データセットのエントリ
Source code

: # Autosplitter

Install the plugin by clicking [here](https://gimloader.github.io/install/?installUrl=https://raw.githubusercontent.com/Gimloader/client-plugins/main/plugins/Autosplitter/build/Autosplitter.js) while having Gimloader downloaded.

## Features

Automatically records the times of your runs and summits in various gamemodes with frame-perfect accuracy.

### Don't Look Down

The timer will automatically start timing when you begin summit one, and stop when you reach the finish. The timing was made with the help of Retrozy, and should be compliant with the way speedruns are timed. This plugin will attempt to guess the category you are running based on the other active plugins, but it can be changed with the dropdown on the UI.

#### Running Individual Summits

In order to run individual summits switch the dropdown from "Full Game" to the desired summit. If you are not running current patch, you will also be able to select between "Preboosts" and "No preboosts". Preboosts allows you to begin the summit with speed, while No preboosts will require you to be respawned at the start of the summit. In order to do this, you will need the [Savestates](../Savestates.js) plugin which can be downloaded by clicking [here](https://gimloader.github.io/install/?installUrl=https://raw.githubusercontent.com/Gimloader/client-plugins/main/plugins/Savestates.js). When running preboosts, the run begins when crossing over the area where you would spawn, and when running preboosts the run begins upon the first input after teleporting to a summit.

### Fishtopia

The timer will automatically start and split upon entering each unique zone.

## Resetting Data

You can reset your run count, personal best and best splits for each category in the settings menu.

作業指示
上のエントリのすべての行を、一字一句変えずに書き写す。

解答欄
Source code

: # Autosplitter

Install the plugin by clicking [here](https://gimloader.github.io/install/?installUrl=https://raw.githubusercontent.com/Gimloader/client-plugins/main/plugins/Autosplitter/build/Autosplitter.js) while having Gimloader downloaded.

## Features

Automatically records the times of your runs and summits in various gamemodes with frame-perfect accuracy.

### Don't Look Down

The timer will automatically start timing when you begin summit one, and stop when you reach the finish. The timing was made with the help of Retrozy, and should be compliant with the way speedruns are timed. This plugin will attempt to guess the category you are running based on the other active plugins, but it can be changed with the dropdown on the UI.

#### Running Individual Summits

In order to run individual summits switch the dropdown from "Full Game" to the desired summit. If you are not running current patch, you will also be able to select between "Preboosts" and "No preboosts". Preboosts allows you to begin the summit with speed, while No preboosts will require you to be respawned at the start of the summit. In order to do this, you will need the [Savestates](../Savestates.js) plugin which can be downloaded by clicking [here](https://gimloader.github.io/install/?installUrl=https://raw.githubusercontent.com/Gimloader/client-plugins/main/plugins/Savestates.js). When running preboosts, the run begins when crossing over the area where you would spawn, and when running preboosts the run begins upon the first input after teleporting to a summit.

### Fishtopia

The timer will automatically start and split upon entering each unique zone.

## Resetting Data

You can reset your run count, personal best and best splits for each category in the settings menu.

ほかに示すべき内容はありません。